Flavored cigarettes banned

The FDA has banned cigarettes with fruit, candy or clove flavors. The ban, authorized by the new Family Smoking Prevention and Tobacco Control Act, is part of a national effort by the FDA to reduce smoking in America.

The Academy applauds the FDA’s swift regulation, which will make smoking and tobacco products less appealing and less available to children.
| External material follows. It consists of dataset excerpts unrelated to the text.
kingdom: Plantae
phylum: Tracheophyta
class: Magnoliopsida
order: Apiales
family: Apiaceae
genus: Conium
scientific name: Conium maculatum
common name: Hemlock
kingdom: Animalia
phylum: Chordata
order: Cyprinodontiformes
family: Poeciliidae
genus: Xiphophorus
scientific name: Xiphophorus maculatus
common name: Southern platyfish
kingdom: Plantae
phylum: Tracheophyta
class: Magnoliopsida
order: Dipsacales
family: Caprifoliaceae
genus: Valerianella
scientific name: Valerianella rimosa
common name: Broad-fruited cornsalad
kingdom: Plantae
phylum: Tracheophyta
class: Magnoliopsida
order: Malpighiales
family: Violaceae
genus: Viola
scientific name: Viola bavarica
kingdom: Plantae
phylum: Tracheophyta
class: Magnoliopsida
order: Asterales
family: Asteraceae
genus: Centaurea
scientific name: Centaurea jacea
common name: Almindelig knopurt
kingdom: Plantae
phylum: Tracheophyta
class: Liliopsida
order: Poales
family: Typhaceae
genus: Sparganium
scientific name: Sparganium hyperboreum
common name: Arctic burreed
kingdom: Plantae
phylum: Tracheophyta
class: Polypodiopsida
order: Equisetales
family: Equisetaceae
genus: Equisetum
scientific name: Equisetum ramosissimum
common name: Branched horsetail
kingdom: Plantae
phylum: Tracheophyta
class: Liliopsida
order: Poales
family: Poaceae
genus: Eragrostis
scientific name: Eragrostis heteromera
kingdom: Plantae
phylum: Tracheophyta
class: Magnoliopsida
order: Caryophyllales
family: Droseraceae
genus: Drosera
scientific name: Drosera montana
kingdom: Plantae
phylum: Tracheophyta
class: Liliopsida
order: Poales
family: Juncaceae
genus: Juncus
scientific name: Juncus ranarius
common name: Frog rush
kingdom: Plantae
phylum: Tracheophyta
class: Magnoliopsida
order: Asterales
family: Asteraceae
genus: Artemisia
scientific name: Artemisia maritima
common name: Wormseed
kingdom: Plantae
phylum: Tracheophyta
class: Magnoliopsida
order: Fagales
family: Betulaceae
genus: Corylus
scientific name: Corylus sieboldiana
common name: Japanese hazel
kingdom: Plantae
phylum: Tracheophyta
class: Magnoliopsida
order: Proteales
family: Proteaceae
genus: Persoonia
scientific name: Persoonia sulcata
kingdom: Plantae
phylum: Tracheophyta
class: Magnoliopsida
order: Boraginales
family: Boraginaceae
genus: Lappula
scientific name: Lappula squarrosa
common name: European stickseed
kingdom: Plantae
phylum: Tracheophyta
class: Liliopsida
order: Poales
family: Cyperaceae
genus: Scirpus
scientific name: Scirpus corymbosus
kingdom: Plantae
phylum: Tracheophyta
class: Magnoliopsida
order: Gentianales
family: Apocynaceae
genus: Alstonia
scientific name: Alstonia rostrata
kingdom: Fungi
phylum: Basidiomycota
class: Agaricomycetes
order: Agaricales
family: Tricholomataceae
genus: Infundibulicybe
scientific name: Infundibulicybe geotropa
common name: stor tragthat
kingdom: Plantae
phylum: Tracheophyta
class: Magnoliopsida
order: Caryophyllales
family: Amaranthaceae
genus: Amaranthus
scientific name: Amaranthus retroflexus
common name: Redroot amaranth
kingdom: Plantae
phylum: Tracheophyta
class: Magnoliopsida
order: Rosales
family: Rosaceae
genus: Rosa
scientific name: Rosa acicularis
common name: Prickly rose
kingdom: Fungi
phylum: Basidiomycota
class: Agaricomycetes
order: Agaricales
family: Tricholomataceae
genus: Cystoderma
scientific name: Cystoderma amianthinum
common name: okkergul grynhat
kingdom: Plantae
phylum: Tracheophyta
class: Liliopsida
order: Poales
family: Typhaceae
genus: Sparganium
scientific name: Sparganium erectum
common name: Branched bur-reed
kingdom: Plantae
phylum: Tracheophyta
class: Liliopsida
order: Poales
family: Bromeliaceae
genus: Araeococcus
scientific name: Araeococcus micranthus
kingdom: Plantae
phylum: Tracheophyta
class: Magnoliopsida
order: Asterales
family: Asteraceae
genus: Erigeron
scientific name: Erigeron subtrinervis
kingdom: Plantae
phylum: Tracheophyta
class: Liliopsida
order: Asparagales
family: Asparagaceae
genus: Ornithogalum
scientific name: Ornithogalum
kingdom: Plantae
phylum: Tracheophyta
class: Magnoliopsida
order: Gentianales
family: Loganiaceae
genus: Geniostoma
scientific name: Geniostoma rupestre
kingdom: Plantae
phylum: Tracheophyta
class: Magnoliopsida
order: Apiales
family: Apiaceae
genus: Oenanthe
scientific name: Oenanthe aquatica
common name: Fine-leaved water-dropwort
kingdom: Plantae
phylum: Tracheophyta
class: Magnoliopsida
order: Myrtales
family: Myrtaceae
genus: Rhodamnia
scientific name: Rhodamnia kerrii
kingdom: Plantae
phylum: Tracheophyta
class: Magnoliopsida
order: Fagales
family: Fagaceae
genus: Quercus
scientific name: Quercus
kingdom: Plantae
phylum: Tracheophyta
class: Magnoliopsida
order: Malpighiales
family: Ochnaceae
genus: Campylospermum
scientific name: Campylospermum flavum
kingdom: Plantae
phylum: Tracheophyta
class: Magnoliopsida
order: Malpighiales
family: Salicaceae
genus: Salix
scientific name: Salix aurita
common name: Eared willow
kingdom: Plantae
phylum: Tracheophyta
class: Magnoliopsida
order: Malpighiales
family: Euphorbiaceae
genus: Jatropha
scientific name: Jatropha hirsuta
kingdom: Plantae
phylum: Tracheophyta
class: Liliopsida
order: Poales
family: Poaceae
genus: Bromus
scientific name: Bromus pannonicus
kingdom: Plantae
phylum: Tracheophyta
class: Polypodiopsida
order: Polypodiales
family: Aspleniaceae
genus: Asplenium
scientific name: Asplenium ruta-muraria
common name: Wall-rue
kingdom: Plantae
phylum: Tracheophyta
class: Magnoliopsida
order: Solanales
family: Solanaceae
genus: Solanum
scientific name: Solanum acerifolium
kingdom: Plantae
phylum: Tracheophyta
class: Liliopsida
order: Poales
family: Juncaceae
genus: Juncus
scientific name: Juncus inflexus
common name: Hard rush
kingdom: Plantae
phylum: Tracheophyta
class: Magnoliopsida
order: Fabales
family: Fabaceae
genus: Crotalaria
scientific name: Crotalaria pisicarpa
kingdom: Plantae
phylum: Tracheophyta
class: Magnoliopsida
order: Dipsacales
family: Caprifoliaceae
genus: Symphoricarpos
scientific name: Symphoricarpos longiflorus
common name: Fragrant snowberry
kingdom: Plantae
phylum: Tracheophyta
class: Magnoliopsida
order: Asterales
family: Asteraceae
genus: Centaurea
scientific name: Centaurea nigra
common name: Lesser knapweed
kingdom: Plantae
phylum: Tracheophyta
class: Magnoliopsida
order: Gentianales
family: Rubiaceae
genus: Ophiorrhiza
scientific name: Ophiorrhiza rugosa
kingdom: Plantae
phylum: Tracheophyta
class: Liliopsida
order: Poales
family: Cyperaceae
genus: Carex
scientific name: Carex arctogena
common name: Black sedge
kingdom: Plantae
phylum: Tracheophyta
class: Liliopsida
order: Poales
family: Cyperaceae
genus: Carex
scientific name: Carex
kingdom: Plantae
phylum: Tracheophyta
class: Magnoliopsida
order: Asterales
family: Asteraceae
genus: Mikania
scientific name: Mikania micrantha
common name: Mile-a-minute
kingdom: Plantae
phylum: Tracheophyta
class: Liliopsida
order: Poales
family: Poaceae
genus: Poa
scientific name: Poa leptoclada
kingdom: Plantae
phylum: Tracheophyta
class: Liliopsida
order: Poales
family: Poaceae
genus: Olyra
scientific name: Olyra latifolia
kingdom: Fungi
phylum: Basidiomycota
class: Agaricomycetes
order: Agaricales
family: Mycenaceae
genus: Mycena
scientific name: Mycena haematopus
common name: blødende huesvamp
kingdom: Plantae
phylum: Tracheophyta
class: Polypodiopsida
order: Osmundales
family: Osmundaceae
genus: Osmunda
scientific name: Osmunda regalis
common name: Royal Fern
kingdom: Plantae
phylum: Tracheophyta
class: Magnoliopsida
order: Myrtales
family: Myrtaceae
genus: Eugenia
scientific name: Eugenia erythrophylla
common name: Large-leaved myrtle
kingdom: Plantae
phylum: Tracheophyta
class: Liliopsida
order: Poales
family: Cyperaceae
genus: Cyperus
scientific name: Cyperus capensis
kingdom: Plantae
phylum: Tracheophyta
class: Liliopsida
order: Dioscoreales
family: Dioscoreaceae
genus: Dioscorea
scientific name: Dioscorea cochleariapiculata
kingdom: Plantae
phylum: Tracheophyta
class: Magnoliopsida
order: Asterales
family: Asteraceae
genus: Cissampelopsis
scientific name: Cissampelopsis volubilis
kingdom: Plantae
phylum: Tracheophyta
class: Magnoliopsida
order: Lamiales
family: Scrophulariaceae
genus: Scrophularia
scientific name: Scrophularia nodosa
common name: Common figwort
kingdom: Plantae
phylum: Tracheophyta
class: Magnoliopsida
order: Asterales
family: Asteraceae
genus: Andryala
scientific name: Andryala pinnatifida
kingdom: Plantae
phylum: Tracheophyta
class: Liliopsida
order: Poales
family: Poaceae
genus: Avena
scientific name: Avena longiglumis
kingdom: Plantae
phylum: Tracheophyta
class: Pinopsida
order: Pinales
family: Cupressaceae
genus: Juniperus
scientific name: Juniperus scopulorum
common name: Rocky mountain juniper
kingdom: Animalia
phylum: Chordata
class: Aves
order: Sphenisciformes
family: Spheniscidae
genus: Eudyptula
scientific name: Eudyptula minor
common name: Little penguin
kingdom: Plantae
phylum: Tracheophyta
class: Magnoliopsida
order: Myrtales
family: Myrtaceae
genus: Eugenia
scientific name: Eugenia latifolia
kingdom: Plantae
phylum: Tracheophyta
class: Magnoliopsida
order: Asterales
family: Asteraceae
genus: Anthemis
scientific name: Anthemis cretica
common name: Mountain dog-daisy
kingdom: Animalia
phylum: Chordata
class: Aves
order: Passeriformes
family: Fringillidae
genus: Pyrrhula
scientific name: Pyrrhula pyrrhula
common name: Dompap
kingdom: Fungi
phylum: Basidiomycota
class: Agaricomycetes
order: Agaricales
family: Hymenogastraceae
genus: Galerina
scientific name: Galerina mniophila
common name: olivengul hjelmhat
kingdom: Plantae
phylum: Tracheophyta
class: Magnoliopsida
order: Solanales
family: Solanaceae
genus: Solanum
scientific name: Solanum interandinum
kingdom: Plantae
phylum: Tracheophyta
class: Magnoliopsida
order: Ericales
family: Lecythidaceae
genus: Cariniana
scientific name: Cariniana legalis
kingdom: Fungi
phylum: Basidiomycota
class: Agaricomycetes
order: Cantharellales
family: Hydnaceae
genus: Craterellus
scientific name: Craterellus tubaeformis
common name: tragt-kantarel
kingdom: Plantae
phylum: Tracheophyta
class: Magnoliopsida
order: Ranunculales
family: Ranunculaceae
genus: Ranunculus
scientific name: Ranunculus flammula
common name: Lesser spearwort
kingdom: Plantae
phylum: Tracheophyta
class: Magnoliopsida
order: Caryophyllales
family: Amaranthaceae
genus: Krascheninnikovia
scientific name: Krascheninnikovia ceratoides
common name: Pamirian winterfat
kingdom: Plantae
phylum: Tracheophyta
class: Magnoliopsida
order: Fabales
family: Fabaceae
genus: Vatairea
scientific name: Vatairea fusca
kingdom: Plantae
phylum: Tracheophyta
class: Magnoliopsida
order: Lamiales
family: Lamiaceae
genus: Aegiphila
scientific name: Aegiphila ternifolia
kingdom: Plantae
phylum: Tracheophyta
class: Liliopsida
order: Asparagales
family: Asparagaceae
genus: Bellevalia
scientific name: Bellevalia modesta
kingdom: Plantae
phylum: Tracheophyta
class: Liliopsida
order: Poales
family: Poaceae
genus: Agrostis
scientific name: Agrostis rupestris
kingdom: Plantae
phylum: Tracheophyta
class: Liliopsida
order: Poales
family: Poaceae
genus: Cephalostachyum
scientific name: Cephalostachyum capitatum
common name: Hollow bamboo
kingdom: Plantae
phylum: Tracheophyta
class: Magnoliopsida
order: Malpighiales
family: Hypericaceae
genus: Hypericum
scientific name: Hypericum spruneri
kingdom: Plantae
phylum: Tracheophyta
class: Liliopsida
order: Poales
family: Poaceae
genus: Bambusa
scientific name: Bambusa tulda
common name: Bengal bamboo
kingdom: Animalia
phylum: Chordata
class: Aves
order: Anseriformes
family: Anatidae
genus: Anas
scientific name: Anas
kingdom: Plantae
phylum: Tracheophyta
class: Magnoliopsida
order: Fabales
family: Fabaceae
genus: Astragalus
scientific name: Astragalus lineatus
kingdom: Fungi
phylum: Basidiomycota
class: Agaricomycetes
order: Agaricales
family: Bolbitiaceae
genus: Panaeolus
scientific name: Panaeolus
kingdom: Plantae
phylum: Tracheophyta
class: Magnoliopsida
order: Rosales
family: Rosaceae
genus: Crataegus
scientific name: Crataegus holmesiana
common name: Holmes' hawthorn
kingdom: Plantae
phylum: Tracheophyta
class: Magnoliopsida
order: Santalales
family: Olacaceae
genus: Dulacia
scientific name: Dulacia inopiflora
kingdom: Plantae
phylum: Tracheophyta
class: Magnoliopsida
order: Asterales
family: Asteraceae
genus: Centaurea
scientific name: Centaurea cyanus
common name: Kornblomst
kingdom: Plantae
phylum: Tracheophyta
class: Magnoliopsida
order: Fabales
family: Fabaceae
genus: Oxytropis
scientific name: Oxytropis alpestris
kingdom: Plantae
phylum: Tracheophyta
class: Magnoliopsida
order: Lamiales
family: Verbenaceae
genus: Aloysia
We encourage the FDA to expand the ban to all other flavored tobacco products, including smokeless tobacco, that contribute to the deadly toll of tobacco-related disease on children and adolescents.

Health care reform update

The Academy continues to advocate on behalf of children and pediatricians for health reform that includes the following provisions:

* health insurance coverage for all children,
* age-appropriate benefits in a medical home, and
* appropriate payment to assure real access to services.

Throughout the legislative process this fall, the AAP Department of Federal Affairs has been meeting with members of Congress, encouraging them to include these provisions in health reform legislation and providing feedback on amendments related to pediatric health.

To find detailed responses to the congressional committees that have drafted legislation and adjudicated amendments so far, log onto the AAP Member Center at www.aap.org/moc, and click on the Health Care Reform icon.

AAP members also have been taking time out of their busy schedules to meet with elected officials on Capitol Hill and at home, submit opinion pieces to local newspapers and spread the word in their communities about the importance of children’s health needs within health care reform.

Here is a snapshot of recent health care reform activities:

House small business committee panel on H1N1

AAP Immediate Past President David T. Tayloe Jr., M.D., FAAP, testified before the U.S. House of Representatives Committee on Small Business about the challenges of the 2009 H1N1 influenza virus, with a focus on its disproportionate impact on children and the pediatric practices that serve them. Dr. Tayloe discussed several topics, including business interruption and staff illness concerns, increased caseloads for pediatricians, vaccine administration and the general impact of H1N1 on small businesses.

Children’s health reform event

Dr. Tayloe joined Senate Majority Leader Harry Reid; House Speaker Nancy Pelosi; singer and co-founder of the Children’s Health Fund (CHF) Paul Simon; CHF President and co-founder Irwin Redlener, M.D., FAAP; CHF Advisory Council Chair Jane Pauley; and National Association of Children’s Hospitals and Related Institutions President Larry McAndrews to encourage support of children’s unique needs within health reform at an event on the White House lawn.